Aussi, Dénis Kadima envisage de mettre en œuvre des programmes de prévention et gestion des conflits électoraux afin de mettre fin aux contestations et violences cycliques; d’assurer plus de familiarisation de l’électorat avec la machine à voter, si elle est retenue; d’améliorer les relations entre la CENI et la Communauté internationale; d’assurer une meilleure communication avec le public; ainsi que d’améliorer la redevabilité de la CENI vis-à-vis des parties prenantes et du public.

Denis Kadima, son parcours

Dénis Kadima Kazadi est né le 21 septembre 1961. En consultant son curriculum vitae, auquel «AfricaNews» a eu accès, il ressort qu’il a participé à une soixantaine de processus électoraux et politiques en Afrique et dans le monde à divers titres. Il a travaillé au Soudan en tant que directeur de la division du référendum et des élections de l’ONU, ayant en charge de fournir l’assistance technique et financière pour le référendum sur l’autodétermination du Soudan du Sud. Il a aussi travaillé, pour le compte du PNUD, comme conseiller technique principal des élections en Tunisie en 2011, jouant notamment le rôle de coordonner l’appui aux institutions tunisiennes pour la préparation et l’organisation des élections au lendemain du printemps arabe.

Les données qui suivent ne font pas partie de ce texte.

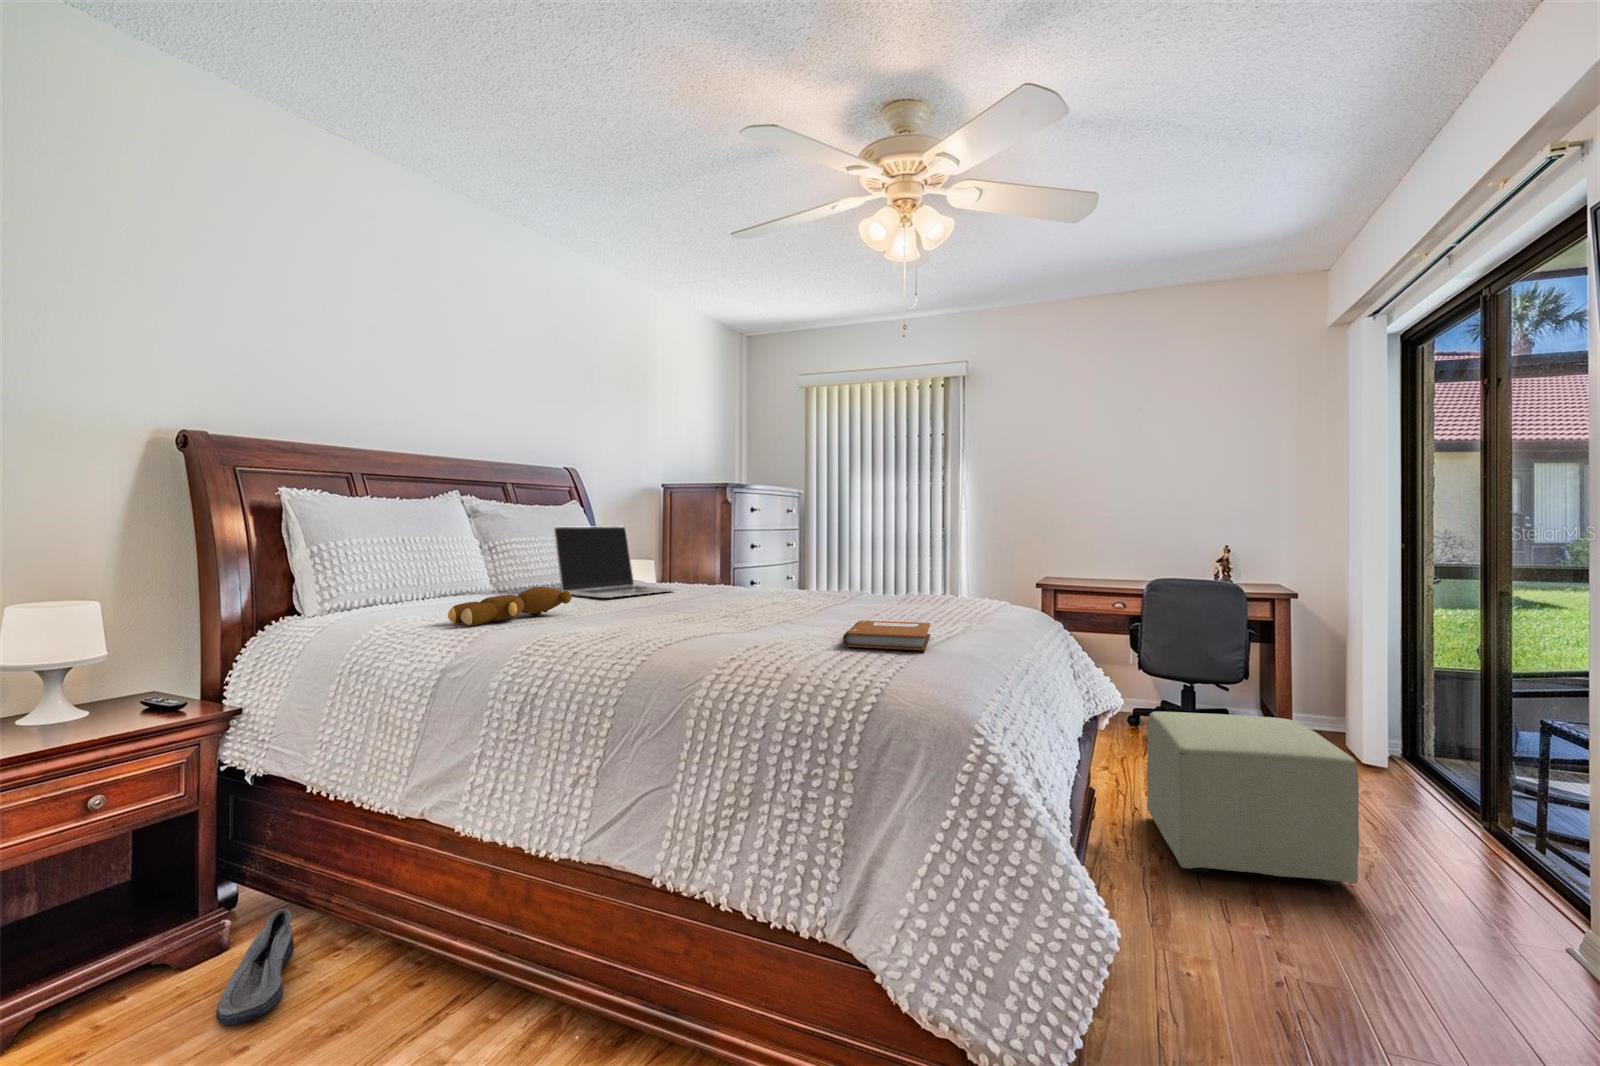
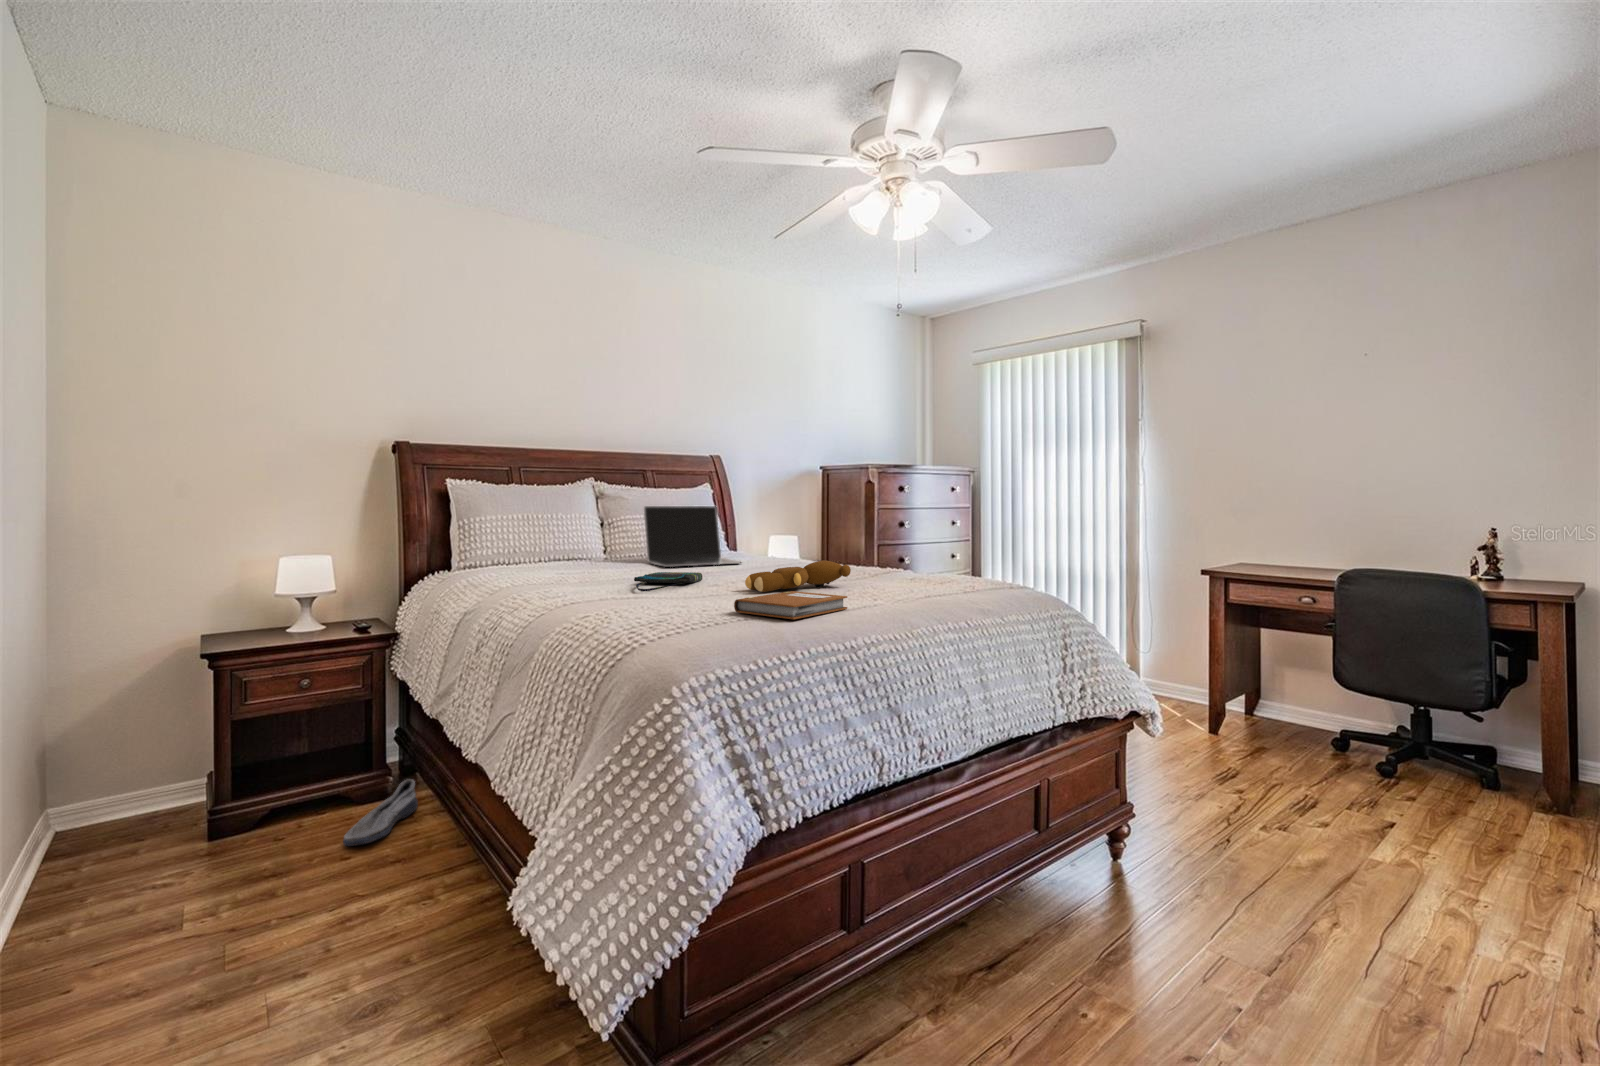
teddy bear: present [448,587,571,625] -> present [745,560,851,592]
tote bag: none [632,604,703,629] -> present [634,572,702,592]
ottoman: present [1147,712,1359,886] -> none [1205,725,1458,978]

En RD-Congo, Dénis Kadima, après avoir accordé un appui technique à l’ex-CEI entre 2004 et 2006, s’est signalé en 2018 au moment où le processus électoral a marqué le pas sur la question de la Machine à voter -MAV. Il s’est adonné dans la formation et la préparation des partis politiques à la surveillance des élections.

Dénis Kadima est détenteur d’un master en Sciences politiques de l’Université du Witwatersrand à Johannesburg, en Afrique du Sud. Il est également détenteur d’un diplôme postuniversitaire en Administration des affaires de la même université sud-africaine ainsi que d’une licence en Sciences politiques et administratives de l’Université de Lubumbashi. Polyglotte, il parle couramment l’anglais, le français, le lingala, le tshiluba et le swahili, et a des connaissances de base en kikongo et portugais.